"Apa kabar baiknya?"
"Di zaman ini ia sudah tak lagi ada."
"Loh, kok kabar baik? Bukankah hukum itu harus ada untuk menegakkan keadilan."
"Memang benar demikian adanya. Akan tetapi untuk apa hukum itu ada jika semua manusianya sudah berakhlak mulia." Jawabnya tenang di tengah laju kendaraan kami yang juga berjalan cukup pelan, sebagaimana kendaraan-kendaraan lain yang ada di sekitar kami. Begitu senyap suara dari masing-masing mereka.
Sesekali aku melihat pada keadaan sekeliling, aku melihat sapa senyuman pada setiap wajah manusia yang kutemui di sepanjang jalan, seakan menyiratkan jaminan keselamatan dan kedamaian dari sanubari mereka untukku. Pemandangan ini menurutku sungguh aneh, sebab kami belum pernah saling mengenal dan bertegur sapa sebelumnya.
"Bagaimana caranya manusia pada masa ini bisa berakhlak mulia?"
"Mereka bisa berakhlak mulia sebab semuanya sudah mengimplementasikan apa yang ada pada kitab sucinya. Jadi, kitab suci tidak hanya sekadar menjadi wacana apalagi bahan untuk saling berbantahan seperti yang masih terjadi pada zaman Tuan. Persisnya, masing-masing kitab suci yang sudah benar-benar mereka pahami adalah pondasi utama dari setiap perilaku mereka."
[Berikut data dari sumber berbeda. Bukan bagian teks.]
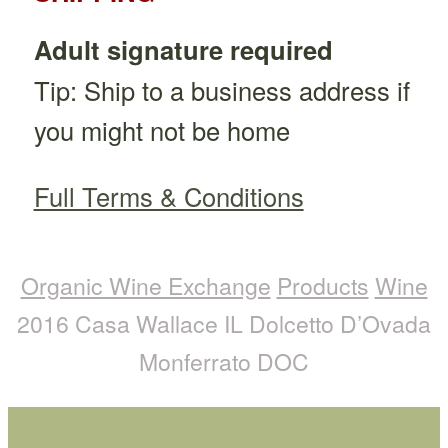
Adult signature required
Tip: Ship to a business address if
you might not be home
Full Terms & Conditions
Organic Wine Exchange
Products
Wine
2016 Casa Wallace IL Dolcetto D’Ovada
Monferrato DOC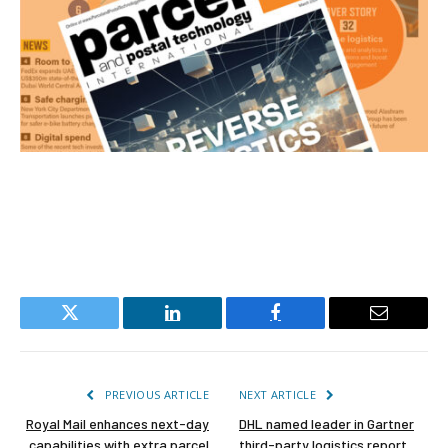
Twitter
LinkedIn
Facebook
Email
PREVIOUS ARTICLE
NEXT ARTICLE
Royal Mail enhances next-day
DHL named leader in Gartner
capabilities with extra parcel
third-party logistics report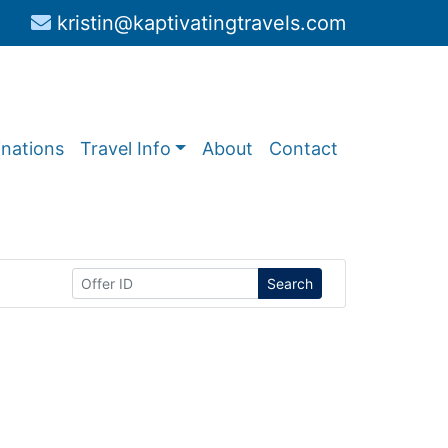
kristin@kaptivatingtravels.com
inations
Travel Info
About
Contact
Search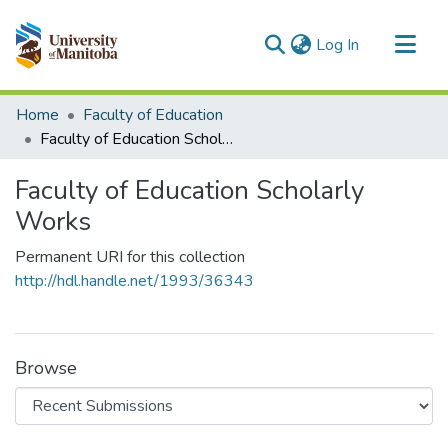
(current)
Log In
Communities & Collections
Home
Faculty of Education
All of MSpace
Faculty of Education Scholarly Works
Statistics
Faculty of Education Scholarly
Works
Permanent URI for this collection
http://hdl.handle.net/1993/36343
Browse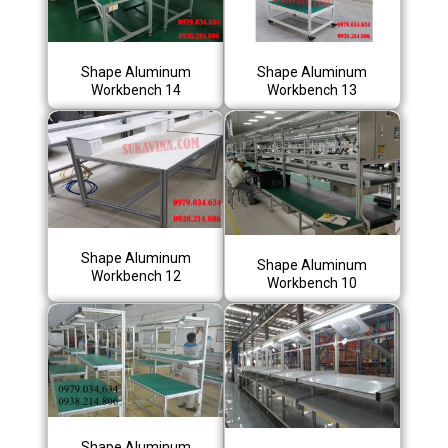
Shape Aluminum
Shape Aluminum
Workbench 14
Workbench 13
Shape Aluminum
Shape Aluminum
Workbench 12
Workbench 10
Shape Aluminum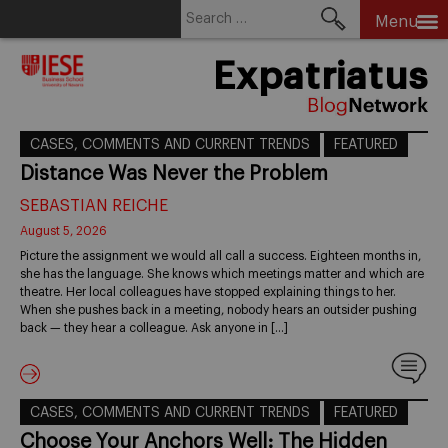
Search
Menu
for:
Skip
Expatriatus
to
content
CASES, COMMENTS AND CURRENT TRENDS
FEATURED
Distance Was Never the Problem
SEBASTIAN REICHE
August 5, 2026
Picture the assignment we would all call a success. Eighteen months in,
she has the language. She knows which meetings matter and which are
theatre. Her local colleagues have stopped explaining things to her.
When she pushes back in a meeting, nobody hears an outsider pushing
back — they hear a colleague. Ask anyone in […]
CASES, COMMENTS AND CURRENT TRENDS
FEATURED
Choose Your Anchors Well: The Hidden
"Bagaimana mungkin itu bisa terjadi?"
"Sebab mereka sudah menyadari bahwa keyakinan beragama itu ibarat bahan masakan yang ada di dapur, di mana hasil olahannya adalah keluhuran akhlak yang disajikan untuk setiap manusia. Bukankah sikap itu yang sepatutnya mereka jaga di samping akhlak mereka kepada Tuhan?"
Begitu kuasanya Tuhan membolak-balikkan hati dan keadaan manusia. Aku tak berhenti takjub atas kuasa Tuhan yang telah membawaku hingga pada keadaan ini.
"Sepanjang perjalanan, tak satu pun saya melihat kondisi hunian tak pantas yang berisikan orang fakir di dalamnya." Aku mencoba menanggapi keadaan bangunan yang berjajar rapi di sekitar kendaraan yang kami tunggangi.